Over the weekend, President Obama exercised his right to make recess appointments to various positions, including two posts to the National Labor Relations Board. As you may have heard, the Board has been operating (if you can call it that) for two years with just two out of the five members. 

There have been a lot of pixels used this week trying to explain why these recess appointments are horrible for business and result in the end of the world as we know it.  Frankly, it’s a bit overkill.

That’s not to say that employers shouldn’t expect the NLRB to issue more decisions that are "pro-union" or "employee-friendly" (as those loaded terms are used) and reverse some cases or rules that were issued under the Bush Administration. Employers SHOULD expect those decisions to come now.
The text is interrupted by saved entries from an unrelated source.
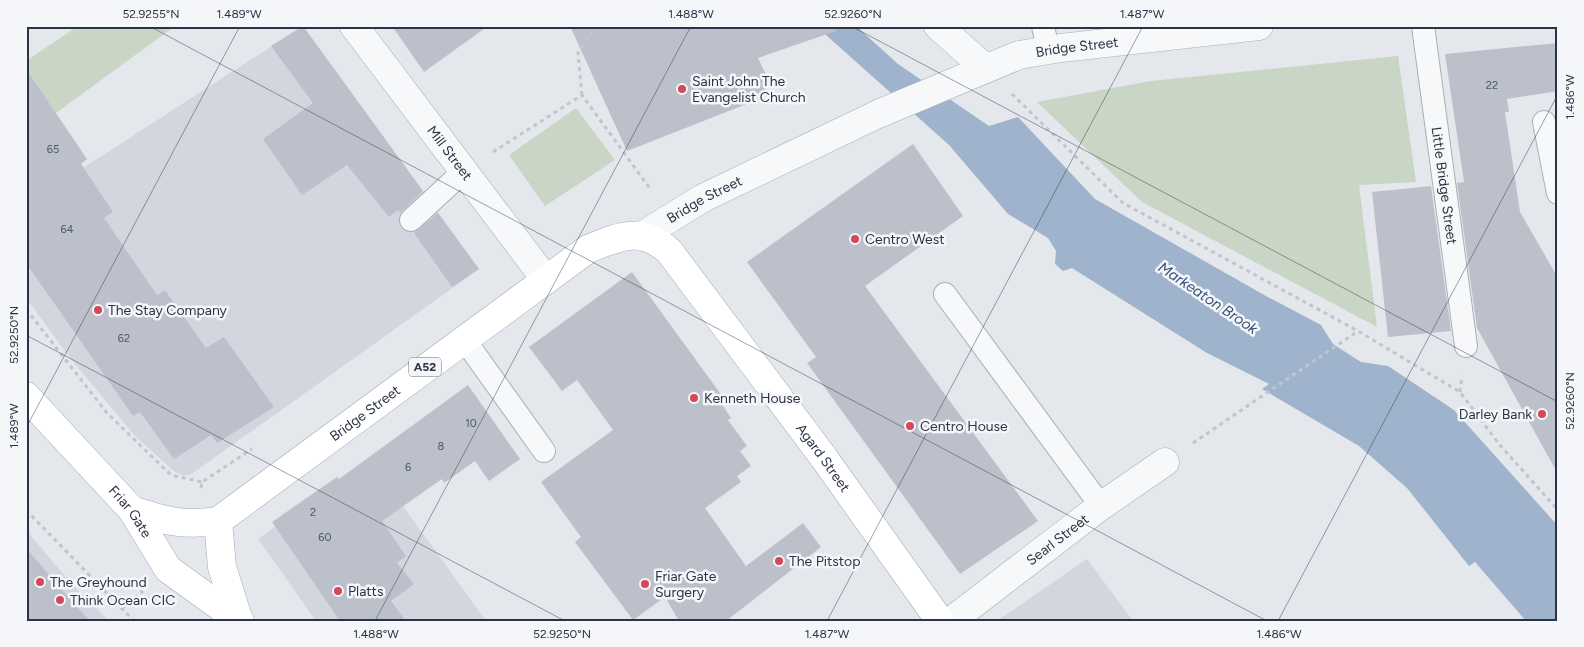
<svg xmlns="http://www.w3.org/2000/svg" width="1584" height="647" font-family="Figtree,sans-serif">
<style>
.built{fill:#d2d6de}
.green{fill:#c9d6c5}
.water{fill:#9fb4cc}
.building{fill:#bbc0ca}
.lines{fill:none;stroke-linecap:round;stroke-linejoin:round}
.service-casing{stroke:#a9aeb7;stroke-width:24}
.minor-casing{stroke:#a9aeb7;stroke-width:29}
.tertiary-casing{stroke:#a9aeb7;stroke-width:29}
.primary-casing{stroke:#a3abb8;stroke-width:29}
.path{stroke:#c2c5cb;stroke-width:3;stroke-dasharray:4 4;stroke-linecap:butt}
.service{stroke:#f7f8fa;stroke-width:22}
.minor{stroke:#f7f8fa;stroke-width:28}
.tertiary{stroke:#f7f8fa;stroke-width:28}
.primary{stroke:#fff;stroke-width:28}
.ticks{fill:none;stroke:#2b3445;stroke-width:1;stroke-opacity:0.45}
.poi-dot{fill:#d1495b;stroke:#f4f6f9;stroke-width:2}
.labels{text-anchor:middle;stroke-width:5;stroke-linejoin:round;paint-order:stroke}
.number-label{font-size:11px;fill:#4f5766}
.shield{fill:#f4f6f9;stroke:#676e7b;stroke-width:1}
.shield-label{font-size:12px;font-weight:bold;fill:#2b3445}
.street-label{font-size:14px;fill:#2b3445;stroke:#f4f6f9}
.poi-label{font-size:14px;fill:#2b3445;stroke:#f4f6f9;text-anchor:start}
.water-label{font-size:15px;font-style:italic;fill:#34527a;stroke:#f4f6f9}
.neatline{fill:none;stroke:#2b3445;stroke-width:2}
.ticks-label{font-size:12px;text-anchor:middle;fill:#2b3445}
</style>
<rect width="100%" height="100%" fill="#e4e7ec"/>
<path class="built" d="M303 26 479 269 190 475H183L175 472 135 436 70 358 26 298V205Z
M369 459 486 621H316L258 539Z
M26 530 70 582 109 621H26Z
M1087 559 1133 621H997Z"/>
<path class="green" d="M78 26H175L56 113 26 105V61Z
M1398 56 1416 182 1359 185 1377 327 1142 202 1037 102 1151 81Z
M576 108 615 160 545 206 509 155Z"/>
<path class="water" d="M816 26H856L898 64 989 126 1018 117 1095 199 1266 296 1321 325 1333 344 1361 362 1388 366 1454 410 1558 526V621H1526L1475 562 1469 566 1407 488 1359 446 1262 389 1269 384 1207 353 1072 268 1063 271 1055 264 1056 251 1048 238 1008 214 949 145Z"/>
<path class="building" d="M303 26 423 191 400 213 398 210 389 217 347 165 302 195 263 139 313 103 271 46Z
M392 26H488L424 72Z
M570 26H835L836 31 758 58 769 81 762 98 627 151Z
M1558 43V91L1507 99 1509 112H1505L1520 212 1558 278V474L1477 328 1457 183 1464 182 1445 54Z
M26 69 87 159 81 164 113 212 104 218 157 295 165 290 206 348 224 337 274 407 217 443 211 435 174 459 140 412 133 416 26 263Z
M913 144 963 216 865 286 1038 521 960 574 807 363 816 357 747 262Z
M1431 186 1451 331 1388 337 1372 192Z
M438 213 479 269 452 287 414 233Z
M632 272 725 400 721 403 731 418 728 420 747 446 740 451 751 466 737 476 741 482 705 508 746 566 803 523 821 547 726 621H679L665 597 633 620 575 542 581 537 541 482 613 430 577 380 562 391 529 347Z
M468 385 520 459 489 481 475 461 444 483 442 479 382 521 406 556 397 563 414 584 391 601 406 621H340L272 522 337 477 339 479Z
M26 548 61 589 90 621H26Z"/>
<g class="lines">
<g class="service-casing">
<g id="service">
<path d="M1043 26 1048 50"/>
<path id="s1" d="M1423 26 1466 346"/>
<path d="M1544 122 1558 193"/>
<path d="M411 220 463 172"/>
<path d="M945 294 1101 506"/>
<path d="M464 339 544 451"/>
</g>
</g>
<g class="minor-casing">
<g id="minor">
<path id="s2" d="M354 26 546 280"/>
<path d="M938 26 985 68"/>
<path id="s3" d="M951 621 1101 506 1165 462"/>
</g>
</g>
<g class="tertiary-casing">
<g id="tertiary">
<path id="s4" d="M643 235 703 198 878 114 1019 55 1061 48 1259 26"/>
</g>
</g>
<g class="primary-casing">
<g id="primary">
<path id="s5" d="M26 396 132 510 168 569 240 621"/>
<path id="s6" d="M132 510C165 521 182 526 218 521L588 249C620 236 640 226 669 251L824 458 940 621"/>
<path d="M218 521 222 567 238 618"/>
</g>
</g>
<path class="path" d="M1012 94 1123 203 1358 331 1460 392 1499 444 1558 510
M582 95 578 53 594 29
M493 152 582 95 651 190
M26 309 107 413 171 475 202 482
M1460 392 1462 376
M1193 443 1358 331
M201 488 202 482 252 449
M26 510 134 621
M122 608 143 591"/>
<use href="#service" class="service"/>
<use href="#minor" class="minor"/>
<use href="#tertiary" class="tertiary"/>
<use href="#primary" class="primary"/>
</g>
<path class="ticks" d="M149 26 1267 621M851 26 1558 402M1553 26 1558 29M26 335 565 621M26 428 240 26M375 621 691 26M827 621 1143 26M1278 621 1558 94"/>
<g class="poi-dot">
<circle cx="682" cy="89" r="5"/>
<circle cx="855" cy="239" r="5"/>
<circle cx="98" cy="310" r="5"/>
<circle cx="694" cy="398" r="5"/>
<circle cx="1542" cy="414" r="5"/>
<circle cx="910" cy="426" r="5"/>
<circle cx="779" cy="561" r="5"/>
<circle cx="40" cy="582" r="5"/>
<circle cx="645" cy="584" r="5"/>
<circle cx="338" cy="591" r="5"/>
<circle cx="60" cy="600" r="5"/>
</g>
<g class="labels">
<g class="number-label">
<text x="1492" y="89">22</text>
<text x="53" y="153">65</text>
<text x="67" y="233">64</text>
<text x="124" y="342">62</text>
<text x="471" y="427">10</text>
<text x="441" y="450">8</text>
<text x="408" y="471">6</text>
<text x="313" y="516">2</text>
<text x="325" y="541">60</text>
</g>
<rect class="shield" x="409" y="357.5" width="32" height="19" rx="4"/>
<g class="shield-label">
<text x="425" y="371">A52</text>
</g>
<g class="street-label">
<text dy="5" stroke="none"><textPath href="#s4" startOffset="476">Bridge Street</textPath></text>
<text dy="5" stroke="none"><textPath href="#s2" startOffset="159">Mill Street</textPath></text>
<text dy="5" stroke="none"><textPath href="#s1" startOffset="161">Little Bridge Street</textPath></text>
<text dy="5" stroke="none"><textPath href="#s4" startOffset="71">Bridge Street</textPath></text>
<text dy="5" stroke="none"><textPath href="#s6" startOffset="270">Bridge Street</textPath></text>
<text dy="5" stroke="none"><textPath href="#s6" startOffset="892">Agard Street</textPath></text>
<text dy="5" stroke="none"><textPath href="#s5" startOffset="156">Friar Gate</textPath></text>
<text dy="5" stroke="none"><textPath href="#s3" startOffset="134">Searl Street</textPath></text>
</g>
<g class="poi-label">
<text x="692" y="86">Saint John The<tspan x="692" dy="16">Evangelist Church</tspan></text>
<text x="865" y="244">Centro West</text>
<text x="108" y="315">The Stay Company</text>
<text x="704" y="403">Kenneth House</text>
<text x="1532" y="419" text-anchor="end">Darley Bank</text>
<text x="920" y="431">Centro House</text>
<text x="789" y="566">The Pitstop</text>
<text x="655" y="581">Friar Gate<tspan x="655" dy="16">Surgery</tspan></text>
<text x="50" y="587">The Greyhound</text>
<text x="348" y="596">Platts</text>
<text x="70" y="605">Think Ocean CIC</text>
</g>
<g class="water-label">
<text transform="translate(1208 298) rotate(34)" y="5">Markeaton Brook</text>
</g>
</g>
<rect width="1584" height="647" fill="none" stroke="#f4f6f9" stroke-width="55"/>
<rect x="28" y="28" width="1528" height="592" class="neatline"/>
<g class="ticks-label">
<text x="151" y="18">52.9255°N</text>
<text x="239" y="18">1.489°W</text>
<text x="691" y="18">1.488°W</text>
<text x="853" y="18">52.9260°N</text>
<text x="1142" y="18">1.487°W</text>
<text transform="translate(1570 97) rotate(-90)" y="4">1.486°W</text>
<text transform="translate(14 335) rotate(-90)" y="4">52.9250°N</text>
<text transform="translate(1570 401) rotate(-90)" y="4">52.9260°N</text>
<text transform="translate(14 426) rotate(-90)" y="4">1.489°W</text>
<text x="376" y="638">1.488°W</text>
<text x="562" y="638">52.9250°N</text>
<text x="827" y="638">1.487°W</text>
<text x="1279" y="638">1.486°W</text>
</g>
</svg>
But those types of reversals happen virtually every time a new administration changes from one party to another.  It was completely unrealistic to have thought otherwise. (Mark Toth summarizes some of the areas that we might see a reversal on.
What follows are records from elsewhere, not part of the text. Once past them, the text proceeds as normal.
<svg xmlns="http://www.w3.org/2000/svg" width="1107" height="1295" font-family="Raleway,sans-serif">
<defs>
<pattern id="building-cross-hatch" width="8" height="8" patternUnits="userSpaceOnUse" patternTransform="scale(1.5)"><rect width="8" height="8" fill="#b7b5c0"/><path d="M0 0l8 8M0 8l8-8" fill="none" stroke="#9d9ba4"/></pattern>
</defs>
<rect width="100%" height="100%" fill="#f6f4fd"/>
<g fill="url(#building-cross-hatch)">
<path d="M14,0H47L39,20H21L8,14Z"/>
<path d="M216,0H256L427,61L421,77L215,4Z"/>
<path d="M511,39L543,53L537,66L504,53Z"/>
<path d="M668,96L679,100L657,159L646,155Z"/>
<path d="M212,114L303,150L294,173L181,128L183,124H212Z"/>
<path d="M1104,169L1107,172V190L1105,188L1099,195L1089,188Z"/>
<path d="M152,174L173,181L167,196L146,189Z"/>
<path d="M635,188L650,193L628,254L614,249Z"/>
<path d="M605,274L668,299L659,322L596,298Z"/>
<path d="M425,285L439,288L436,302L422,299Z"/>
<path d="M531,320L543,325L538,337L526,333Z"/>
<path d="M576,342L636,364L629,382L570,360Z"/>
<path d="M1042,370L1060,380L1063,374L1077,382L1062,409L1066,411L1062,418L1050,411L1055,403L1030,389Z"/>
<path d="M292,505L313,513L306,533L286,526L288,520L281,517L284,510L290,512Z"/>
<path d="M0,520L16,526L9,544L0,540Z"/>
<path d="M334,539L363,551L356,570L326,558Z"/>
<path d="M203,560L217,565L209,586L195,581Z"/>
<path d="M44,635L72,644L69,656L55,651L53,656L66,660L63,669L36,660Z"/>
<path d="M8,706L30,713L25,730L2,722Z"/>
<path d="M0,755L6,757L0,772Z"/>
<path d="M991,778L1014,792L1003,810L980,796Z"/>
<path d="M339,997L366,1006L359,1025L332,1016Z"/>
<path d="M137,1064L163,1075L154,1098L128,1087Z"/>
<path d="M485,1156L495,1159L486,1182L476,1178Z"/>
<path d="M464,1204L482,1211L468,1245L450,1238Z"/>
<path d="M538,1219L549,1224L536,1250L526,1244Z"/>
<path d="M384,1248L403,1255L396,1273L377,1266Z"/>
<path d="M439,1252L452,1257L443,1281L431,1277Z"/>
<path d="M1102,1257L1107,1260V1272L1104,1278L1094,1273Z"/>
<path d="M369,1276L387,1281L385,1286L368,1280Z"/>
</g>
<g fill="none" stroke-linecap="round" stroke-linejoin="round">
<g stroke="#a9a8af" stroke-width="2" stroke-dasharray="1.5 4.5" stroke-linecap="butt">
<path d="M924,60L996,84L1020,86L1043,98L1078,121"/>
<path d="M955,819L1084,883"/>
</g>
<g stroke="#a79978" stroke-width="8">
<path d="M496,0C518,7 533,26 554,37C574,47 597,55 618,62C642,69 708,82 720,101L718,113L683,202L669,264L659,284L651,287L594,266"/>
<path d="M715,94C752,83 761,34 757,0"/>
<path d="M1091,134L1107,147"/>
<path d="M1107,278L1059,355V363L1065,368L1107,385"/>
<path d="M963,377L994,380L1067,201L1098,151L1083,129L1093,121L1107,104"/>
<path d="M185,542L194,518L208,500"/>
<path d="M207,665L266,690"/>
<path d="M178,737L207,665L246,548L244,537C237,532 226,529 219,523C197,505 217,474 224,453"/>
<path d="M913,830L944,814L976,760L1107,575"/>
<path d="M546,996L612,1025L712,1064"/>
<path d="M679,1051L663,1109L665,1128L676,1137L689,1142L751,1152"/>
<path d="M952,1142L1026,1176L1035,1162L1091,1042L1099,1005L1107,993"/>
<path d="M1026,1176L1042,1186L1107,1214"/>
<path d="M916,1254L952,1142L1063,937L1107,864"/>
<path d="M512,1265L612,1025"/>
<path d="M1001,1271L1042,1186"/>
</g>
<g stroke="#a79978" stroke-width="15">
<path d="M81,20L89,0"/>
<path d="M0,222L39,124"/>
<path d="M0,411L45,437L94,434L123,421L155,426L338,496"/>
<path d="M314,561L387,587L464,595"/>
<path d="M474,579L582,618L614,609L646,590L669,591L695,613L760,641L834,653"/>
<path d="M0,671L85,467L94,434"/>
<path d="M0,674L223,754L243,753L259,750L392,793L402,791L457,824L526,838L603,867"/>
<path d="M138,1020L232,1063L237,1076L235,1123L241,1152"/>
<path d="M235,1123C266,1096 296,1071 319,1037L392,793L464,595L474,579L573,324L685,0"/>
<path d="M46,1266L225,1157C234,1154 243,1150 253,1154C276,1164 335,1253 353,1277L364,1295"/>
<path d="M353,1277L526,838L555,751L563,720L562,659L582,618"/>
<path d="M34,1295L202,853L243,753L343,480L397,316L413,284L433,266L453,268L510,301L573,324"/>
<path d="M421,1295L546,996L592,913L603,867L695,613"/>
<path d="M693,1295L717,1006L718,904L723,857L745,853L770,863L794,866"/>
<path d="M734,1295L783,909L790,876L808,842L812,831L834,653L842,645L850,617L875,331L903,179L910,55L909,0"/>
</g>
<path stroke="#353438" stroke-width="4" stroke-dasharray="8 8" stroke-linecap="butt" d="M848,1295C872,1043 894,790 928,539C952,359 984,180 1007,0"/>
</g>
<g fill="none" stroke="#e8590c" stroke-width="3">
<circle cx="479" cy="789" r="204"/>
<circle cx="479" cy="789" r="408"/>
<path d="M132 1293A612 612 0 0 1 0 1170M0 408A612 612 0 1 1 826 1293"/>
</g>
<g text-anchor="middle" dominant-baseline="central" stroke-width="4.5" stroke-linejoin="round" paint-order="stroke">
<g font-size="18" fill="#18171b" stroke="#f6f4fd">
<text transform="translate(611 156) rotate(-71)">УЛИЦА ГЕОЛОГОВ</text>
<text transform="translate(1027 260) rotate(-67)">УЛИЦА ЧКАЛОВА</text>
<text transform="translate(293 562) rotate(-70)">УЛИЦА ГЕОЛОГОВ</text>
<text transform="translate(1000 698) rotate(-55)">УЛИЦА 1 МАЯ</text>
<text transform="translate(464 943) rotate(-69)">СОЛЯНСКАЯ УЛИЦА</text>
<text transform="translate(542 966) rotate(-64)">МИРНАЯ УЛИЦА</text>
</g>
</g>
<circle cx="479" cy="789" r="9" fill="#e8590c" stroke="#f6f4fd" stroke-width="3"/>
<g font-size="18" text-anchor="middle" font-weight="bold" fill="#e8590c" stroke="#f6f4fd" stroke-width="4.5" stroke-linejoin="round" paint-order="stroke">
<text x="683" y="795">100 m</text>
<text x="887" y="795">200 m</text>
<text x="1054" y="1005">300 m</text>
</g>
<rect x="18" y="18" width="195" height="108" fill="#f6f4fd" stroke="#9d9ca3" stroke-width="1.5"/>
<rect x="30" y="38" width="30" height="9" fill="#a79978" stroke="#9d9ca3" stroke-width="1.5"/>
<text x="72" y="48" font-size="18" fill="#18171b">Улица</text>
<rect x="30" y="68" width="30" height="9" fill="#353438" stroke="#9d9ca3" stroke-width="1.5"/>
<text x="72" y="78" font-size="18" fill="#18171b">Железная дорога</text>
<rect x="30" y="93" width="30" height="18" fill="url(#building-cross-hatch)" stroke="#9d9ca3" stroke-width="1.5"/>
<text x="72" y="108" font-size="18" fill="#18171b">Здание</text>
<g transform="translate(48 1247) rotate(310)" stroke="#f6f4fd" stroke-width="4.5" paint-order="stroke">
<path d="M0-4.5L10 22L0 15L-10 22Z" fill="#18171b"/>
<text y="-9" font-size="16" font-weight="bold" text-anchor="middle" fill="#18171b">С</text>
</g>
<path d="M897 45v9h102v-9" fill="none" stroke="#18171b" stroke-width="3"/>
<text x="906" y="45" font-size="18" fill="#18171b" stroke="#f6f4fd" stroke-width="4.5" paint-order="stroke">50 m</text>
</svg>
Yet, to look at the headlines like the one from Point of Law "Get Ready for Radical Interpretations of Labor Law" and you might think that this is really unusual.  (For a wrapup of other posts, the Ohio Employer’s Law Blog has done a summary here.) 

I think John Phillips at The Word on Employment Law got it right when he titled his post "Becker Hysteria & Union Avoidance":

Everyone expected this administration to be pro-labor and to have a pro-labor NLRB. It seems to me, therefore, that all the hand-wringing over Becker is a bit overdone. I represent employers. I believe employer-employee relations are handled better without a union. I also believe, however, that when an employer ends up with a union, it’s deserved 99% of the time. An employer will have much more to do with whether a labor union gets its foot in the door by the way employees are treated than by anything Craig Becker does.

Indeed, in some ways the appointments will be "good" for business in the sense that it will bring back some certainty in areas of labor law. For the last several years, employers have been in limbo not knowing if, for example, the Employee Free Choice Act might come to pass.  With new rules and decisions from the NLRB, employers might get a path towards compliance and knowing what the limits of the rules are.

Employers relish stability. If you don’t think so, ask a HR representative how much fun they’ve been having with the COBRA subsidy rules.

Yes, employers will need to do a bit more planning and continue to educate supervisors and managers about various elements of labor law but that was expected with the Obama Administration. At least now, employers can stop living in the theoretical and start working with the actual. 

The appointments are here for the foreseeable future. The time for hyperbole is over; the time for action steps by employers has just begun.